I’ve always thought that my real strength lies in the diversity of my interests/talents, and all along I’ve been resistant to focusing on one ability exclusively.
• On occasion I describe myself as a walking film studio because I’ve become familiar with almost every aspect of filmmaking (except producing and acting, at which I would fail miserably), from writing to set design to directing to cinematography to editing to effects to sound mixing to scoring to creating posters and trailers. 

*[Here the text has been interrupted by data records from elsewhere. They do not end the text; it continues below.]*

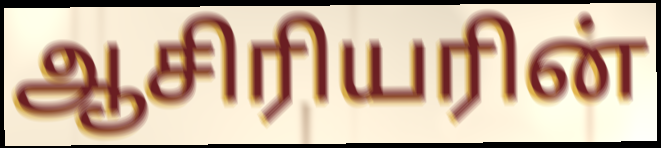
ஆசிரியரின்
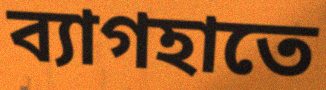
ব্যাগহাতে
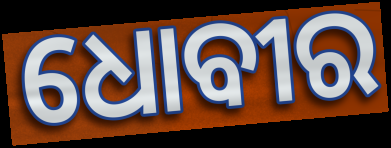
ଧୋବୀର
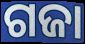
ଗଜା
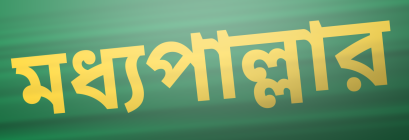
মধ্যপাল্লার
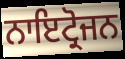
ਨਾਇਟ੍ਰੋਜਨ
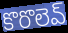
కొరొలెవ్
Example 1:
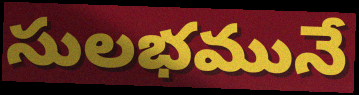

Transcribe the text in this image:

సులభమునే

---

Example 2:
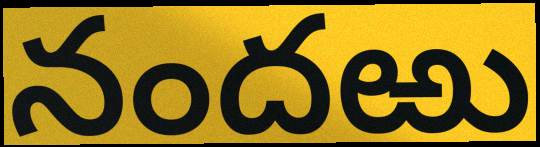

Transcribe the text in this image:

నందఱు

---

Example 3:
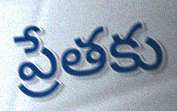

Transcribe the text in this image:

ప్రేతకు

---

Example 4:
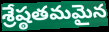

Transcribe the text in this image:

శ్రేష్ఠతమమైన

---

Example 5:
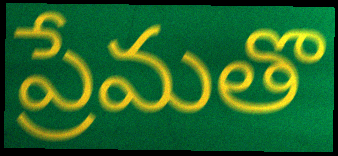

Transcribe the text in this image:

ప్రేమతొ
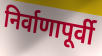
निर्वाणापूर्वी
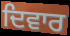
ਦਿਵਾਰ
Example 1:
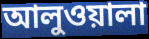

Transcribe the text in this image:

• Meanwhile, the left side of my brain has been contemplating creating a new global language, one that embodies utter simplicity and that could, hypothetically, replace English as the resented, unwieldy lingua franca (as Latin was the lingua franca in the Roman Empire). I’ve learned that the Phoenician alphabet was the first to be useful for practical applications and was used widely throughout the ancient Mediterranean world, replacing cumbersome cuneiform writing, and I’ve based the new alphabet on that alphabet. Phoenician has the advantage of being the root of almost every language except Mandarin, and thus the new language wouldn’t seem as eurocentric as it would if it employed the Latin alphabet. I would borrow the absence of tense from Asian languages to simplify the learning of the language by keeping all verbs in the infinitive. I would also eliminate gender from the vocabulary, an aspect of language that never should have developed in the first place. In French, a film is masculine but a theatre is feminine? Who decided that?

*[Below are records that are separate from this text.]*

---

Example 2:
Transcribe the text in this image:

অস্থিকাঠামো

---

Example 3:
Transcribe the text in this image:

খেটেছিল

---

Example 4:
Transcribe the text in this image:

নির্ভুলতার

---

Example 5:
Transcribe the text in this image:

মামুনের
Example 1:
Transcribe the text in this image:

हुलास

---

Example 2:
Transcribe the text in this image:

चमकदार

• I’ve written a potentially controversial novel about an archaeological dig in Jerusalem uncovering artifacts which seem to suggest that the Torah/Pentateuch arose out of a deception in 622 BCE. I learned from The Bible Unearthed by Finklestein and Silberman that biblical scholars since the early eighteenth century have speculated that the scroll of the law found by the priests during Temple repairs, as described in II Kings in the Bible, was actually a newly composed scroll but was presented to the people of Israel as if it were ancient writing handed down from Moses. The novel resulted from my wondering “What if the rough draft of that scroll surfaced?” In extrapolating from that possible ancient deception to the current conflict over the West Bank and Gaza, I’ve arrived at the unpopular conclusion that the modern nation of Israel may have no claim to the land. Israel ceased to be a nation governed by Jews after the Bar Kokhba revolt in the second century CE, and the land was under Muslim control from the seventh century CE until 1948. Israel seems to base its claim to the land on the covenants God made with Abraham, Moses and others. If those covenants actually originated with the scribes and priests in 622 BCE and thereafter, Israel’s claim to the land is very tenuous. That doesn’t mean I’m antisemitic; it just means I’m a realist who wants the conflict resolved. Enough.

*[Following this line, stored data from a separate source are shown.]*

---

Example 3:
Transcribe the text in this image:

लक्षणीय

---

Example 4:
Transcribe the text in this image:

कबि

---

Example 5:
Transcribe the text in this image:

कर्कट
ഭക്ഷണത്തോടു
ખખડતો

• I also wrote an atypical novel about the Templars in twelfth-century Jerusalem because, a few years ago, I overlaid The Da Vinci Code with Brokeback Mountain and a story emerged.
I could discuss additional topics, like songwriting without having formally studied music or my study of drawing and oil painting in high school and college or my interest in object-oriented programming in ActionScript 3 for Flash, but your eyes might glaze over. And even though this letter sounds like I’m all about me-me-me, I’m the type of person who focuses on not being egocentric. I like being just another member of a bright, cooperative team.

Thanks very much for considering me for this position.

John Garvey

(A cover letter I ended up not using. I don't know about you, but if I were hiring and read a cover letter like this, I'd want to get that guy on my team. Hm, funny.)